19. In my visit to Penang last month, I had the privilege of witnessing homegrown companies expand its capabilities to at first support the growing demands of multinational companies. Since then, these companies have risen to become a strong competitor in the global industry. One such success story is Pentamaster International Ltd, which makes and designs high end automated machines for components testing in the E&E sector. In fact, the KLSE listed company recently successfully listed in the Hong Kong Stock Exchange in order to expand to China and the Asia Pacific. Pentamaster is only one example, as there are many other companies in the E&E ecosystem in Penang that have achieved similar heights. Similarly, as Chinese investments flow into the country, my hope is that the exchange of ideas will produce an environment that encourages healthy competition, cooperation and innovation.
20. Thirdly, the BRI will also indirectly create opportunities for non-Chinese companies to invest and enter into the Chinese market. For example, the recent announcement of the development of the Guangdong-Hong Kong-Macau Greater Bay Area (GBA) (which covers nine municipalities in the Guangdong province) has brought a great deal of excitement to the Pearl Delta area. The identification of Hong Kong as the gateway destination into and out of China allows for other countries to use this opportunity to identify strategic investment areas according to the GBA framework.

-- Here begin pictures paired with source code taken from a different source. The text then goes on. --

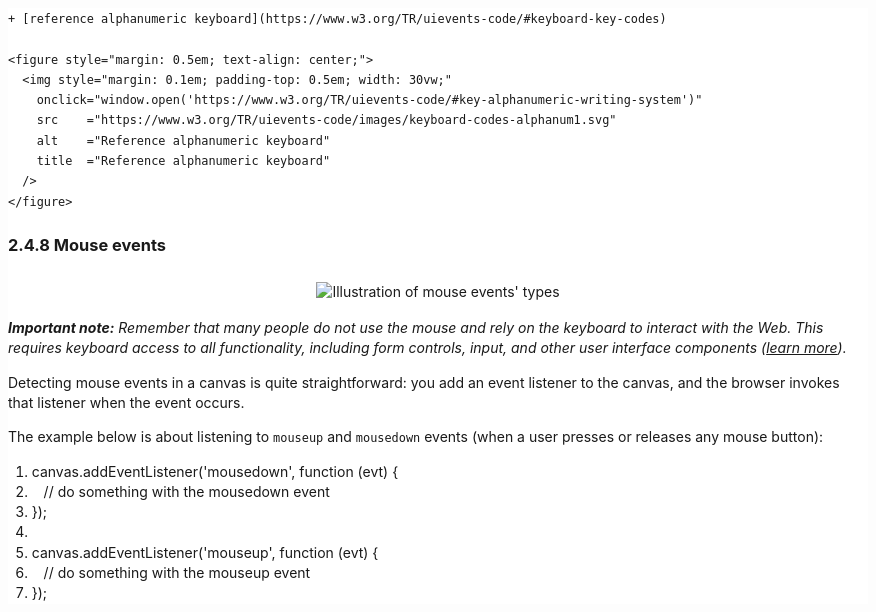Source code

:     + [reference alphanumeric keyboard](https://www.w3.org/TR/uievents-code/#keyboard-key-codes)

    <figure style="margin: 0.5em; text-align: center;">
      <img style="margin: 0.1em; padding-top: 0.5em; width: 30vw;"
        onclick="window.open('https://www.w3.org/TR/uievents-code/#key-alphanumeric-writing-system')"
        src    ="https://www.w3.org/TR/uievents-code/images/keyboard-codes-alphanum1.svg"
        alt    ="Reference alphanumeric keyboard"
        title  ="Reference alphanumeric keyboard"
      />
    </figure>


### 2.4.8 Mouse events


<figure style="margin: 0.5em; text-align: center;">
  <img style="margin: 0.1em; padding-top: 0.5em; width: 15vw;"
    onclick="window.open('https://tinyurl.com/yyklwjat')"
    src    ="https://tinyurl.com/y586qx4j"
    alt    ="Illustration of mouse events' types"
    title  ="Illustration of mouse events' types"
  />
</figure>

_**Important note:** Remember that many people do not use the mouse and rely on the keyboard to interact with the Web. This requires keyboard access to all functionality, including form controls, input, and other user interface components ([learn more](https://www.w3.org/WAI/intro/people-use-web/principles#operable))._

Detecting mouse events in a canvas is quite straightforward: you add an event listener to the canvas, and the browser invokes that listener when the event occurs.

The example below is about listening to `mouseup` and `mousedown` events (when a user presses or releases any mouse button):

<div class="source-code"><ol class="linenums">
<li class="L0" style="margin-bottom: 0px;" value="1"><span class="pln">canvas</span><span class="pun">.</span><span class="pln">addEventListener</span><span class="pun">(</span><span class="str">'mousedown'</span><span class="pun">,</span><span class="pln"> </span><span class="kwd">function</span><span class="pln"> </span><span class="pun">(</span><span class="pln">evt</span><span class="pun">)</span><span class="pln"> </span><span class="pun">{</span></li>
<li class="L1" style="margin-bottom: 0px;"><span class="pln"></span><span class="com">&nbsp; &nbsp;// do something with the mousedown event</span></li>
<li class="L2" style="margin-bottom: 0px;"><span class="pun">});</span></li>
<li class="L3" style="margin-bottom: 0px;"><span class="pln">&nbsp;</span></li>
<li class="L4" style="margin-bottom: 0px;"><span class="pln">canvas</span><span class="pun">.</span><span class="pln">addEventListener</span><span class="pun">(</span><span class="str">'mouseup'</span><span class="pun">,</span><span class="pln"> </span><span class="kwd">function</span><span class="pln"> </span><span class="pun">(</span><span class="pln">evt</span><span class="pun">)</span><span class="pln"> </span><span class="pun">{</span></li>
<li class="L5" style="margin-bottom: 0px;"><span class="pln"></span><span class="com">&nbsp; &nbsp;// do something with the mouseup event</span></li>
<li class="L6" style="margin-bottom: 0px;"><span class="pun">});</span></li>
</ol></div>
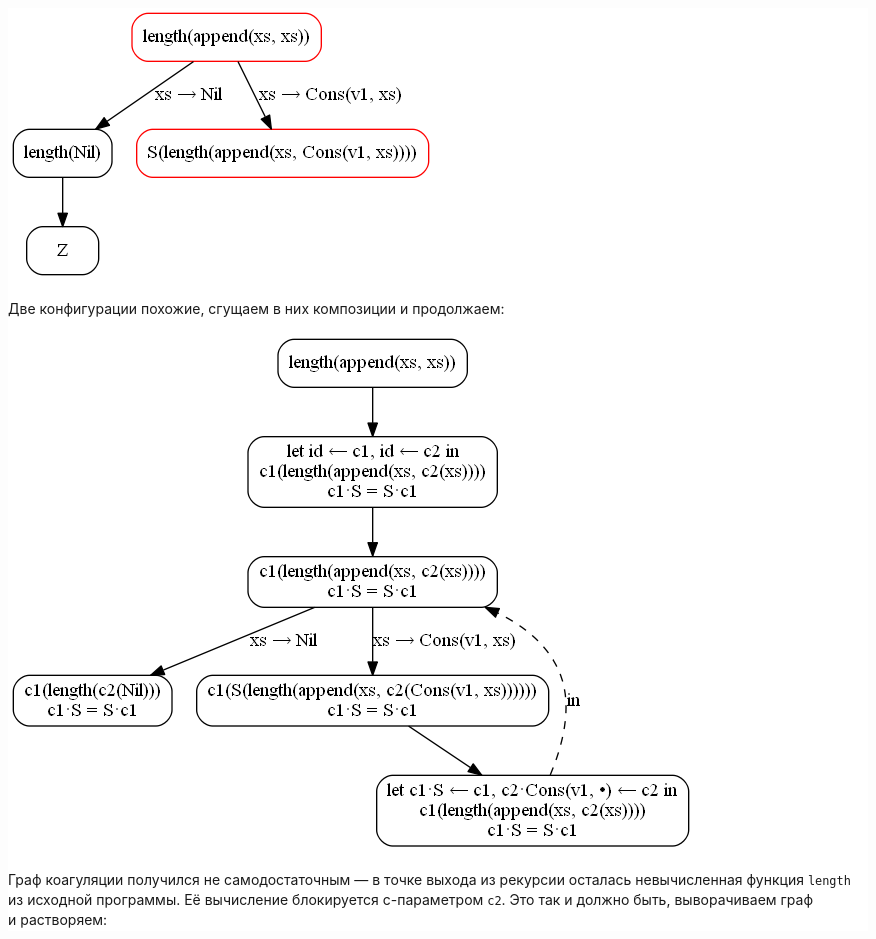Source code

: ![alchemy/4100-examples-append.dot](alchemy/4100-examples-append.png)

Две конфигурации похожие, сгущаем в них композиции и продолжаем:

![alchemy/4110-examples-append.dot](alchemy/4110-examples-append.png)

Граф коагуляции получился не самодостаточным — в точке выхода из рекурсии
осталась невычисленная функция `length` из исходной программы. Её вычисление
блокируется c-параметром `c2`. Это так и должно быть, выворачиваем граф
и растворяем:

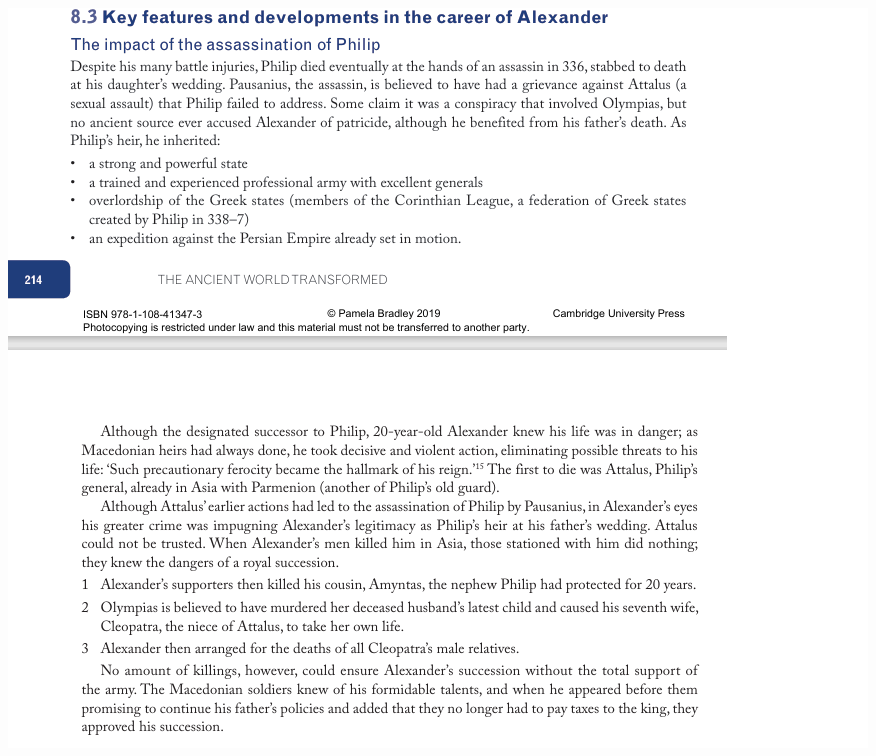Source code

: ![Assassination aftermath and Alexander's consolidation](<Ancient History/Term 2/Alexander/Attachments/Assassination aftermath and Alexander's consolidation 15.png>)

21. To enhance the value adding capabilities of the region, the GBA will leverage on the existing strengths of each city. For example, Hong Kong’s status as a global financial centre; Shenzhen as China’s “Silicon Valley”; Guangzhou as a manufacturing and logistics hub; and Macau and Zhuhai as top leisure and tourism destinations. To reduce travelling time within the area, key infrastructure projects have been completed, including the recently opened Hong Kong-Zhuhai-Macau Bridge and the Express Rail Link which connects Hong Kong, Shenzhen and Guangdong. The GBA presents numerous opportunities in the BRI; not just for Chinese companies but for other companies as well.
22. For example, we can potentially match the synergies between the E&E cluster in Penang with the Science and Technology Parks in Hong Kong as well as Shenzhen’s IT sector. In addition, HR executives can benefit from the reduced travelling times to access a wider talent pool. As the ASEAN-Hong Kong free trade agreement enters into full force in Malaysia this year, I strongly urge Malaysian companies to seek opportunities to tap into this supply chain.
23. Before I end, I want to thank Standard Chartered for the invitation to discuss many possibilities of the BRI and how all can play a part in progressing economic development. Thank you for your kind attention and have a wonderful evening.